Eileen Collins: a pioneira que abriu caminho para mulheres na NASA
A história da astronauta Eileen Collins voltou ao centro das atenções com o documentário "Spacewoman", dirigido por Hannah Berryman e que chega à Apple TV em 2 de junho de 2026. A produção, baseada no livro de memórias da astronauta chamado "Through the Glass Ceiling to the Stars" (Através do Teto de Vidro até as Estrelas, em tradução livre), publicado em 2021, mostra como Collins saiu de uma infância simples em Elmira, no estado de Nova York, para se tornar a primeira mulher a comandar uma missão de ônibus espacial da NASA.
O documentário recupera imagens de arquivo, entrevistas e relatos pessoais para reconstruir uma trajetória marcada por resistência, pressão e pioneirismo. Collins também foi a primeira mulher a pilotar um ônibus espacial da agência americana, em 1995, antes de assumir o comando da missão STS-93, em 1999.
Uma infância distante da NASA
Collins cresceu em um ambiente operário e desenvolveu cedo fascínio pela aviação e pela exploração espacial. Em entrevista à NASA, ela afirmou: “Quando eu era muito jovem e comecei a ler sobre astronautas, não existiam mulheres astronautas”.
No documentário, Collins relembra que sonhava em ser como o Capitão Kirk, personagem de "Star Trek". O interesse pela ficção científica acabou se transformando em carreira militar e, posteriormente, em um lugar na NASA.
Antes de chegar à agência espacial, ela ingressou na Força Aérea dos Estados Unidos em uma época em que mulheres ainda enfrentavam enormes barreiras dentro da aviação militar. Collins integrou uma geração que começou a ocupar espaços tradicionalmente masculinos em áreas como pilotagem, testes de voo e engenharia aeroespacial.
O peso de ser a primeira
Quando comandou a missão STS-93, em julho de 1999, Collins entrou para a história ao liderar o lançamento do observatório espacial Chandra, um dos telescópios de raios X mais importantes já enviados ao espaço.
Apesar do marco histórico, Collins sempre destacou que não queria permanecer como exceção. Em uma entrevista publicada pela NASA, ela comentou sobre o fato de ser a única mulher comandante até então: “Espero que não por muito tempo”.
Aos 21 anos, Eileen Collins treinava para se tornar piloto (Foto da família Collins)
O documentário também aborda o impacto emocional das missões espaciais, especialmente após os desastres dos ônibus espaciais Challenger e Columbia. Collins comandou a missão STS-114, em 2005, conhecida como “Return to Flight”, a primeira missão da NASA após a tragédia da Columbia.

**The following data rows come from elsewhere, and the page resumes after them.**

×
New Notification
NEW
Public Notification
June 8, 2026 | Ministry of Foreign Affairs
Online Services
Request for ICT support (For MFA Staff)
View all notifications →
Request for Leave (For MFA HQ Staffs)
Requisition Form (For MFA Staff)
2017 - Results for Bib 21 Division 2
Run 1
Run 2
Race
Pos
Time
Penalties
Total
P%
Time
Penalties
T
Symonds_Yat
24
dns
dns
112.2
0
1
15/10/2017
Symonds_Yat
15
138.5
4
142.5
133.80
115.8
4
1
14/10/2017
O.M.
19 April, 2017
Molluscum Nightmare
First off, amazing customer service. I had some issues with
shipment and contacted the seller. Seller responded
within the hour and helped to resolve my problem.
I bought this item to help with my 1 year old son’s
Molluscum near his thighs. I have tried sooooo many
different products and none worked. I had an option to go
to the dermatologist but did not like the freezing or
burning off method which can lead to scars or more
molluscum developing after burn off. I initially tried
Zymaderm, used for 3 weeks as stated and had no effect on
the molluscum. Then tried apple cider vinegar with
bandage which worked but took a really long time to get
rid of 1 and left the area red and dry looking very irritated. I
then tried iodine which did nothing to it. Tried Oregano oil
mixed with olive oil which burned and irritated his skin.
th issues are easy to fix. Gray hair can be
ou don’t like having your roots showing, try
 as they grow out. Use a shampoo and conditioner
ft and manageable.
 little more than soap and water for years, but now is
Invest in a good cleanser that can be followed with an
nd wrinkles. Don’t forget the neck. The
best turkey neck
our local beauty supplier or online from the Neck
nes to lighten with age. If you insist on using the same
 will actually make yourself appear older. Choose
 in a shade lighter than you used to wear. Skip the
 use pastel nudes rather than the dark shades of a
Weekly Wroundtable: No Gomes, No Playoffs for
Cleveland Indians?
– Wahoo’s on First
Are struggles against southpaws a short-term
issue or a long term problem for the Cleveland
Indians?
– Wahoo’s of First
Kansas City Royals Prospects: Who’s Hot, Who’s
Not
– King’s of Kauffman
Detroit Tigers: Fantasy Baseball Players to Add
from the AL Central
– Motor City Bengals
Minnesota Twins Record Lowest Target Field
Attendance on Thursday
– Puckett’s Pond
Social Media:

No documentário, ela relembrou o clima daquele momento: “O programa do ônibus espacial dependia disso. Todo o programa espacial americano girava em torno desse retorno aos voos, então precisava dar certo”.
O impacto além da NASA
"Spacewoman" também discute como a trajetória de Collins influenciou gerações posteriores de astronautas. A NASA destaca que, após sua missão histórica, outras mulheres passaram a ocupar posições de comando em missões espaciais americanas.
A própria Collins costuma associar sua conquista às mulheres que vieram antes dela, especialmente as aviadoras do grupo conhecido como Mercury 13, que enfrentaram preconceito durante os primeiros anos da corrida espacial americana.